目指せ!「ヤングダービー」U-30の咆哮

【荒井翔伍(26=東京・106期)】すでに、おかの上では全国区のスターになりつつある。GⅠ初出場となった2013年の新鋭王座決定戦の開会式で、お笑いコンビ・藤崎マーケットの「ラララライ体操」をもじった「オレアライ体操」を披露。“笑撃デビュー”を飾ると、その後も、とにかく明るい安村、永野といった旬のお笑い芸人のネタを取り入れたパフォーマンスで初日早朝から訪れる熱心なボートファンを沸かせてきた。今では開会式の名物キャラとして定着し、期待する主催者が特別に「荒井タイム」を用意することもある。

 パフォーマンスで注目を浴びるとともに、水面の成績も上昇した。「顔と名前を覚えてもらえるようになって、『水面でも結果を出さないといけない』という、いい意味でのプレッシャーですね。それがいい方に向くことは多いです。(師匠の)作間(章)さんには『陸の上だけでもしっかりやれ』と言われるんですけど、いろいろ考えるのも実際にやるのも楽しいですし、度胸もつきました」との言葉通り、2015年前期には勝率6・28でA1に初昇格。モーターボート競走会が選出する関東地区のスター候補にもなった。

 もっとも、現状はGⅠのカベにぶち当たっている。ケガやF休もあって初昇格直後の同年後期は5・86でA2に降格。そこから16年前期は自己最高の6・49をマークしてA1に返り咲いたものの、後期は5・96で再びA2に降格。安定して勝率を残せず、A1に定着できないのが現状だ。

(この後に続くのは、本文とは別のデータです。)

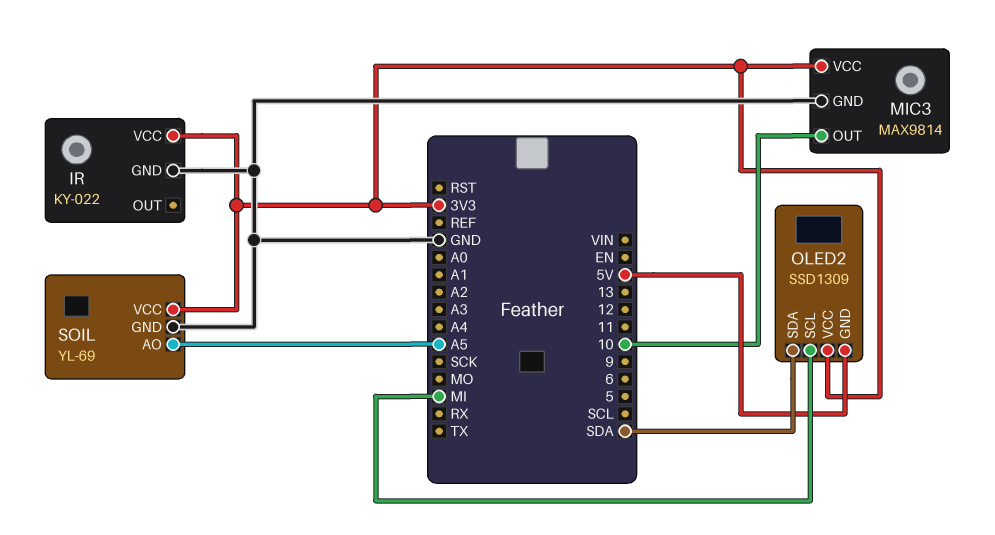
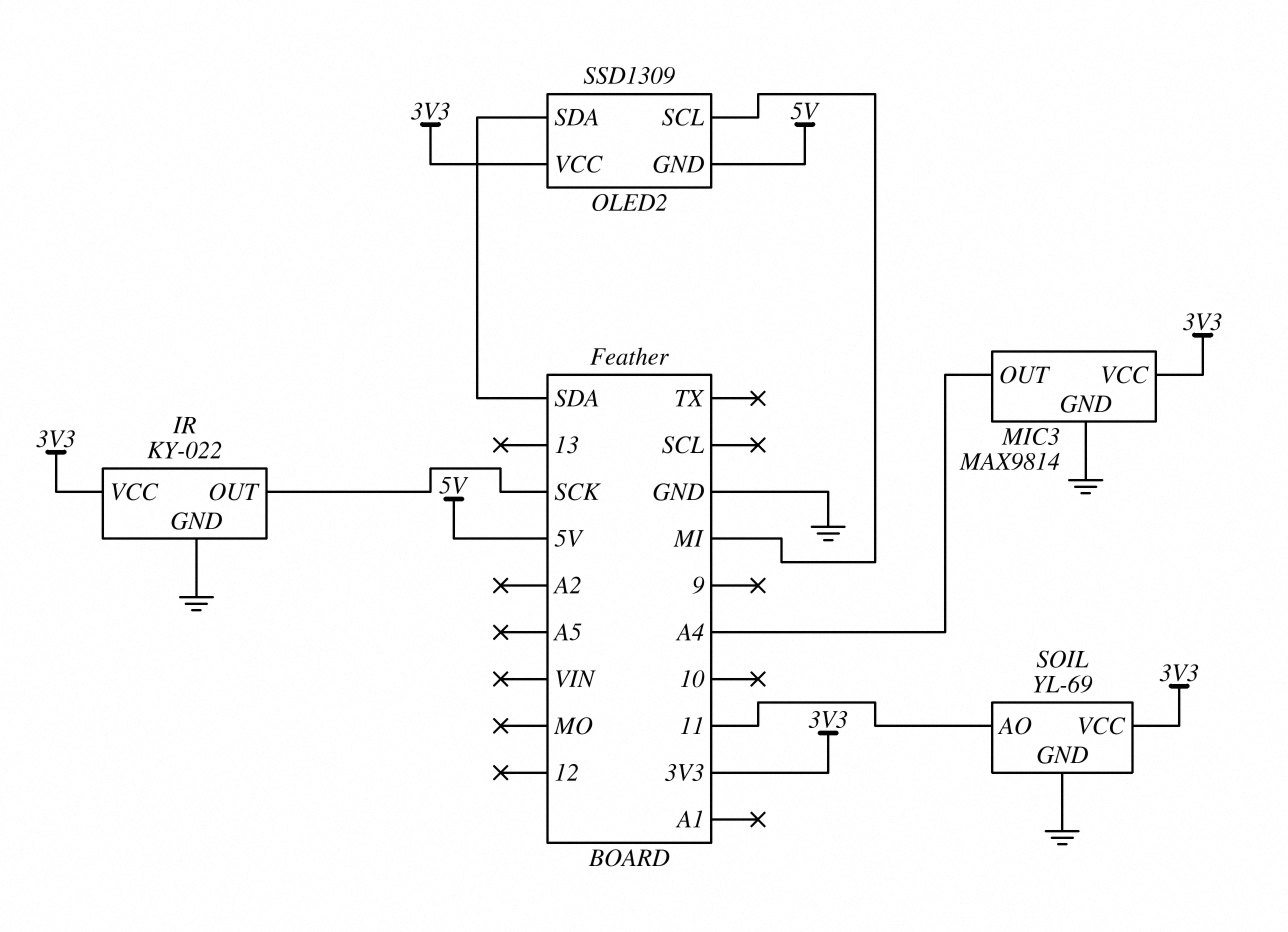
IR pin OUT: none -> SCK
MIC3 pin OUT: 10 -> A4
SOIL pin AO: A5 -> 11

「一般戦では優勝争いも普通にできるんですけど、GⅠでは強い選手と対戦することが多いので…。(不良航法、待機行動違反などの)ミスも多いですし、勝率が下がってしまうんです。実際のレースの走りだけでなく、ペラの調整、エンジンの整備、気持ち…上の人と比べると全部でまだまだなので勉強です。まずはA1に定着すること。そしてGⅠ、SGでも勝てるようになりたいです」。当面は17年前期でのA1復帰、そしてGⅠ優出、SG出場を見据える。

 そんな状況で迎えるヤングダービー(9月=とこなめ)は勝負の舞台だ。昨年は準優3着と優出に一歩及ばず、悔しい思いをした。「最大の目標ではないですけど、すごく勝ちたいレースです。まずはそこですね」とすでにロックオン。水陸両用のパフォーマーは、開会式だけでなく表彰式でも主役を務めるつもりだ。

☆あらい・しょうご 1989年10月1日生まれ。東京支部106期。2010年5月平和島でデビュー。初優勝は14年芦屋一般戦。13年新鋭王座でGⅠ初出場。SGは出場経験なし。通算2V。同期に岩瀬裕亮、森野正弘、今井美亜ら。身長157センチ。血液型=O。